Of course, $15 is far less than the expected $40-$70 (or $15 monthly) cost that we associate with these games. But what about when the moment comes to spend the next $15? And the next $15 after that? And what if in order to “keep up”, I need to spend $200 on items or levels?

Spending $10 to get an item that otherwise would have taken you 40 hours of work would seem like a deal to many people. In fact, when you consider the power leveling and gold selling services available from third parties in other games, the perceived market price on some of these transactions has already been set.

The perception of fairness
Fairness is the other major perception that needs to be overcome in micro transactions. Who is willing to play a game in which their effort can be invalidated by someone else that is simply willing to pay more? As I alluded to previously, some micro transactions are subtle in that they appear to be more like customer service requests than game altering.

It’s hard to object to something that ultimately only impacts the quality of the play of an individual. But in an online persistent world, the value of your individual effort is often relative to the achievements of other people within the game. For many people, this is what provides a sense of accomplishment.
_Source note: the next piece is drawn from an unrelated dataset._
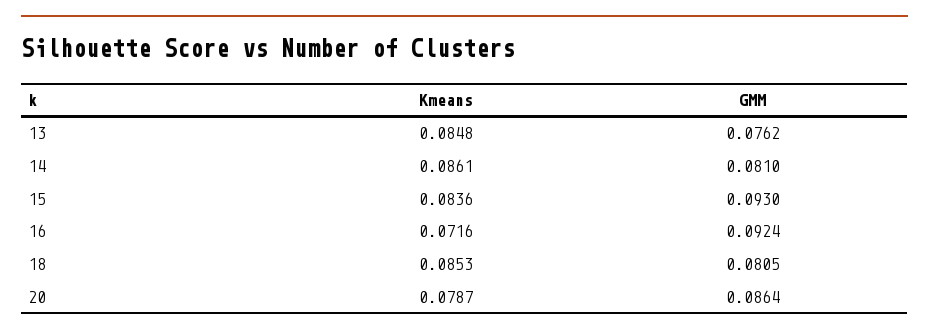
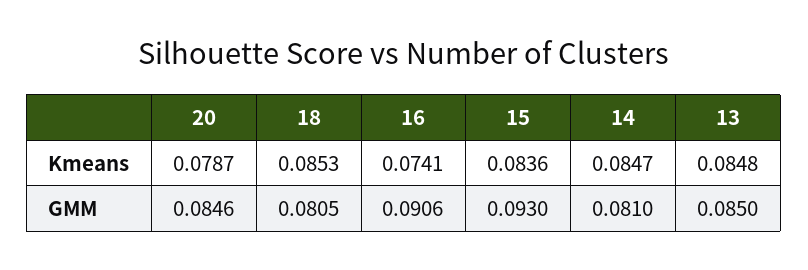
GMM, 13: 0.0762 -> 0.085
Kmeans, 14: 0.0861 -> 0.0847
Kmeans, 16: 0.0716 -> 0.0741
GMM, 16: 0.0924 -> 0.0906
GMM, 20: 0.0864 -> 0.0846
Micro transactions have the effect of devaluing the perception of that accomplishment because people who did not put forth the same level of effort are benefiting from the same rewards.

Nickled and Dimed
Tobold’s blog is one of the few that provides an international view on these topics. One thing I recalled from several discussions last year about internet usage charges was that Europeans seem to be very comfortable with the idea of variable rates based on usage.

In the US, we’ve had a long history of overage charges that has led many of us to simply prefer a flat monthly fee. I think we simply prefer the simplicity of the plan to the potential for deceptive charges.

Americans even have a term for getting charged bit by bit by bit, it’s called getting Nickled and Dimed. We hate it and do everything we can to avoid it. Micro transactions strike me as the “pay-as-you-go” type of model that is just another form of getting Nickled and Dimed.

For me at least, I can’t help but look at it as a price increase. It may not even BE a price increase. It just feels that way because of the bit-by-bit nature of it. It’s also probably the number one reason I’m against micro transactions.


Tobold said...

In the last 20 years, video games have continued to stay in the same general price range ($40-$70) because that's what we EXPECT games to cost. It doesn't really matter that I can AFFORD to pay much more for a game if I won't pay more than what I EXPECT the game to cost.

Yes, but did you notice how much shorter games have become during that period? You pay the same price for the box, but there is less game in it. Lots of game are played through in 10 hours or less nowadays.

Tesh said...

You may not like being nickle and dimed, but I don't like buffets. I am a picky consumer, and prefer to do careful research and buy what I need, rather than pay for the option of having more than I want or could possibly use.

I tend to believe that the best system accommodates both type of consumers. Wizard 101 is one game that has both subscription and microtransaction plans, and they get major bonus points in my book for offering both. There are so many different people that play these games, and for different reasons, that it makes a lot of sense to diversify the monetization as well.

sid67 said...

I think we will continue to see micro transactions evolve but I don't see it as "the future" of online games.

The majority of gamers are simply going to shy away from any model where you can pay to improve your character.

I won't disagree that there is a market there for players who want that, I just don't see it as a large market.

Outside of customer service or vanity transactions, I think we are ultimately talking about a small niche of players interested in that type of game.

What I'll be interested to see is how subtle and clever game developers become in order to get people to use the model. I'll also say that I'm rooting against them since I believe such tactics are just an insidious method of jilting the consumer out of more money.